_READING TEXT_:
== Segment start ==

My father lived through The Great Depression.  And had been raisd by poor folk (nearly everyone was, back then).  I never had any $ to spare during my working life.  So I had a horror of owing money.  Almost as if the threat of some kind of psychic debtors' prison kept me in line.

When charge cards first came out, in the form of, hah!, "Chargex", one came in the mail...and, being broke, I used it.  I remember one broke night taking the kids to a restaurant for a decent meal (food stores didn't accept the new-fangled credit card thing).  And I remember the humiliation of being called into some kind of interview a few weeks later and being berated for, of course, not being able to pay the thing, and having it summarily withdrawn.

But normally there was no credit available to me - so I had to finance my life as I went along.  This meant a lot of scrounging, getting my and the kids' clothes at rummage sales and thrift stores - furniture, ditto.  My first-born had as her bed a pile of clothes on the floor (my horrified in-laws bought us a proper crib).

But I always had a house.  My father had paid off his house and I inherited it.  I sold it, moved East and bought another one for cash.  Both houses were sort of lower-middle-class affairs - but even so, very cheap for the time.  It was an era of burgeoning life-style...which I couldn't aspire to (supporting my family on a secretarial salary) and was content not to.  It was an employer who talked me into buying a car, my first, when I was in my mid-thirties.

After the kids were grown and left, I walked out on my alcoholic  musician husband and sold the house - and bought my current one. 

The real estate agent referred to it as "this piece of junk" and tried to lure me into more expensive places, where my cash would be a mere down-payment.  Mostly I had been looking at places that had no real-estate listings - I looked in the classified under "cottages" and "country".

== Segment end ==

_STUDY MATERIAL_:
== Segment start ==

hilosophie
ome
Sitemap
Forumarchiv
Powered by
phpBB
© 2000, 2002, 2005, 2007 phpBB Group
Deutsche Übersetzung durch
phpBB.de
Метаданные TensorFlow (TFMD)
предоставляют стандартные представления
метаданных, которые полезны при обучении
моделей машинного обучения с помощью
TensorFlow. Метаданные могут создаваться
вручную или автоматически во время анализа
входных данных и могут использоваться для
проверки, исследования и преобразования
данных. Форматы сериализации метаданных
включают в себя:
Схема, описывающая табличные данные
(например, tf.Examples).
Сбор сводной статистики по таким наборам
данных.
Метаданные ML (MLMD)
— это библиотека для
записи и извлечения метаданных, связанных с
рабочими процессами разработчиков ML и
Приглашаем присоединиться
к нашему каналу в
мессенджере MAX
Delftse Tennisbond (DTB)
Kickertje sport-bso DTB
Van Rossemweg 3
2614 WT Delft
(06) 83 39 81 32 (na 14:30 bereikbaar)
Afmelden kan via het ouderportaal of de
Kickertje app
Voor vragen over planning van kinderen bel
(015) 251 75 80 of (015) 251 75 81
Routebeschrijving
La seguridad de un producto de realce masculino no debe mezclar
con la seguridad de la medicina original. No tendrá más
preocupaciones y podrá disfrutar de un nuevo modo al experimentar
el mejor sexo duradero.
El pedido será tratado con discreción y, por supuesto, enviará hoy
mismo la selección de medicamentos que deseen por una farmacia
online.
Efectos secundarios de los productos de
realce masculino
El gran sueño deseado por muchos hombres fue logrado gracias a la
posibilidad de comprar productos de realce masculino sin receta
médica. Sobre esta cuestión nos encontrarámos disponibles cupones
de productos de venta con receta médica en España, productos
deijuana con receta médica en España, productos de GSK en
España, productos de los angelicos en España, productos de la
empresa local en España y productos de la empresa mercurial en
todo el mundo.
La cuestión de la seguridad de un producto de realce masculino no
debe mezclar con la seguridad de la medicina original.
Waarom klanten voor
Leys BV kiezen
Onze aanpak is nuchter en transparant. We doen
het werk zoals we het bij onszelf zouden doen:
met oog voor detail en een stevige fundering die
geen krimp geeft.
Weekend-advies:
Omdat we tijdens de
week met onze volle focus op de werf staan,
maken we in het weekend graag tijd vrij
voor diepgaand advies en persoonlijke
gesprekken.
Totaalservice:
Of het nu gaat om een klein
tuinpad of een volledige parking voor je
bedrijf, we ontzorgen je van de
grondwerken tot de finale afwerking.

== Segment end ==

_THE TASK_: Reproduce the part of the essay on money above, starting at "When charge cards" and ending at "it summarily withdrawn.".

_WRITTEN ANSWER_:
When charge cards first came out, in the form of, hah!, "Chargex", one came in the mail...and, being broke, I used it.  I remember one broke night taking the kids to a restaurant for a decent meal (food stores didn't accept the new-fangled credit card thing).  And I remember the humiliation of being called into some kind of interview a few weeks later and being berated for, of course, not being able to pay the thing, and having it summarily withdrawn.